Dataset entries:
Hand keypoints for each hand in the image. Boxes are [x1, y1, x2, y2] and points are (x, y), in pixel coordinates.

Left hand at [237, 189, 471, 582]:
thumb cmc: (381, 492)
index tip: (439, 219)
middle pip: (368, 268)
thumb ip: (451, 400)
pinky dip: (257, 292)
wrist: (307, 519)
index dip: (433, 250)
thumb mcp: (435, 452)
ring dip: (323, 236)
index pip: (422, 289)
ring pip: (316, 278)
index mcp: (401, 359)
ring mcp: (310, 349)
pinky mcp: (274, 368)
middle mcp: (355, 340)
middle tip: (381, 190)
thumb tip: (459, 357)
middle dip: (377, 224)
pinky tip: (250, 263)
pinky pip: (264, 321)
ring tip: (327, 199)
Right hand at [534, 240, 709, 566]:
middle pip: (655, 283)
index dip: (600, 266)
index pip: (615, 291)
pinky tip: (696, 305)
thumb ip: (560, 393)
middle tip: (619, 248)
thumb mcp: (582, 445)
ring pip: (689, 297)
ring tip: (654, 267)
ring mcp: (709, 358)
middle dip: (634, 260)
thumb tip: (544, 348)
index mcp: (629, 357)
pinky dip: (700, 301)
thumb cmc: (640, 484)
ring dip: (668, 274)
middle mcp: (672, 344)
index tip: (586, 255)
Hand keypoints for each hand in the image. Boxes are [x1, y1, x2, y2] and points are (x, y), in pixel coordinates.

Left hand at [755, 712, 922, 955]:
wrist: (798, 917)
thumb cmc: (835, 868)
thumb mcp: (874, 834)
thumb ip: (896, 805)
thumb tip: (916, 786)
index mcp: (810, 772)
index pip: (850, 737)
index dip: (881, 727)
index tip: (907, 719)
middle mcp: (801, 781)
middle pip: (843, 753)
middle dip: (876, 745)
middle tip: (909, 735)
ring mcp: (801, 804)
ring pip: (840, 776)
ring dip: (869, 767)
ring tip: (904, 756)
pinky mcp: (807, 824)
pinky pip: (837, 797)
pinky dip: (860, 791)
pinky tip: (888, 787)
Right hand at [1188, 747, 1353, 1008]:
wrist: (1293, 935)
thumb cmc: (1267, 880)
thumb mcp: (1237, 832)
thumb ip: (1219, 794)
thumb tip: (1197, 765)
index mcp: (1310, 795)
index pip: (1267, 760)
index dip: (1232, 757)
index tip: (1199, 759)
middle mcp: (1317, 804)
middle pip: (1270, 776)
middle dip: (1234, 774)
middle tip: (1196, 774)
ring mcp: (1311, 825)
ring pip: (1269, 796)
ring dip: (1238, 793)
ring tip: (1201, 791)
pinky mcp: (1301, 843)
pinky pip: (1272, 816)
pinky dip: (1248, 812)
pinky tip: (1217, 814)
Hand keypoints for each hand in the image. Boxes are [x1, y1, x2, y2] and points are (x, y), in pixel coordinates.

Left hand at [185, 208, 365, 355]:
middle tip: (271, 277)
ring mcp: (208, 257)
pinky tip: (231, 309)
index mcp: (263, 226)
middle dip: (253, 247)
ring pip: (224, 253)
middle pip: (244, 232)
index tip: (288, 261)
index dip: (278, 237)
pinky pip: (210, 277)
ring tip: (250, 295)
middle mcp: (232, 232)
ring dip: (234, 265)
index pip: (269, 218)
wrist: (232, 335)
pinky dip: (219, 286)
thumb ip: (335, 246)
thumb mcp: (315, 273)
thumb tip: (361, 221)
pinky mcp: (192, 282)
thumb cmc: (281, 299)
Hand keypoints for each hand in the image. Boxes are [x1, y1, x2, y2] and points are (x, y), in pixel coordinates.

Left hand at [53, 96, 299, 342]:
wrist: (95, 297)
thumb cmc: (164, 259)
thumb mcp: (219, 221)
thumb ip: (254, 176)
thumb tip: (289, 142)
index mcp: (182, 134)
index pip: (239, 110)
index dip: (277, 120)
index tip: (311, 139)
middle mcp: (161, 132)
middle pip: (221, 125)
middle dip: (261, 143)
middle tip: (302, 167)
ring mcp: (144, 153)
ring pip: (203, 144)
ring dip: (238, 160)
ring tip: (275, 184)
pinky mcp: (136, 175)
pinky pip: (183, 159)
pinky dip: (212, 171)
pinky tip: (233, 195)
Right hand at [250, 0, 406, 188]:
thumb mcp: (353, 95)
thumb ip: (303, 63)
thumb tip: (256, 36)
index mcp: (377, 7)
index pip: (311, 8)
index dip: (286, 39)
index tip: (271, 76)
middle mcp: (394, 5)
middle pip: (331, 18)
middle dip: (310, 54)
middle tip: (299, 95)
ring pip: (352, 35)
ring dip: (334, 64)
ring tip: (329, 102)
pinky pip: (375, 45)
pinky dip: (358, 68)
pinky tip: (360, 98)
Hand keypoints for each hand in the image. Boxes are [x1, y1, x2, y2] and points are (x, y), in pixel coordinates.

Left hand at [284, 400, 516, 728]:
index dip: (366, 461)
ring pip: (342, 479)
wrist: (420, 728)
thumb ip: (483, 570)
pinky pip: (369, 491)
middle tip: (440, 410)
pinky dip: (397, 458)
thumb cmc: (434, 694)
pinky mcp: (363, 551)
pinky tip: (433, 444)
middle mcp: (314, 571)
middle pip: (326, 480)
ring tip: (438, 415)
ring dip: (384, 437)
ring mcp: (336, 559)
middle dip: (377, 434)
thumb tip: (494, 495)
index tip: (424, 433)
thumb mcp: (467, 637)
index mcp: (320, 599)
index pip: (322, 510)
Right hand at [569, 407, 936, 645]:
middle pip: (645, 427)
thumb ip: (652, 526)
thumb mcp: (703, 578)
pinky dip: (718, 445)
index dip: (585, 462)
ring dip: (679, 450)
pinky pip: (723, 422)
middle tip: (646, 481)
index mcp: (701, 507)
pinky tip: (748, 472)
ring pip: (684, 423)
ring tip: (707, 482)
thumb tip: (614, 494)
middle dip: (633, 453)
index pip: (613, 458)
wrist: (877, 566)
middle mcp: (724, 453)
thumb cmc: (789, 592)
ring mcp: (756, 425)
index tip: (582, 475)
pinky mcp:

■ **WORK TO COMPLETE**
Look through the data above for the string "Left" and copy every line where it appears.

■ **REPLY TO THE TASK**
Left hand at [237, 189, 471, 582]:
Left hand at [755, 712, 922, 955]:
Left hand at [185, 208, 365, 355]:
Left hand at [53, 96, 299, 342]:
Left hand at [284, 400, 516, 728]:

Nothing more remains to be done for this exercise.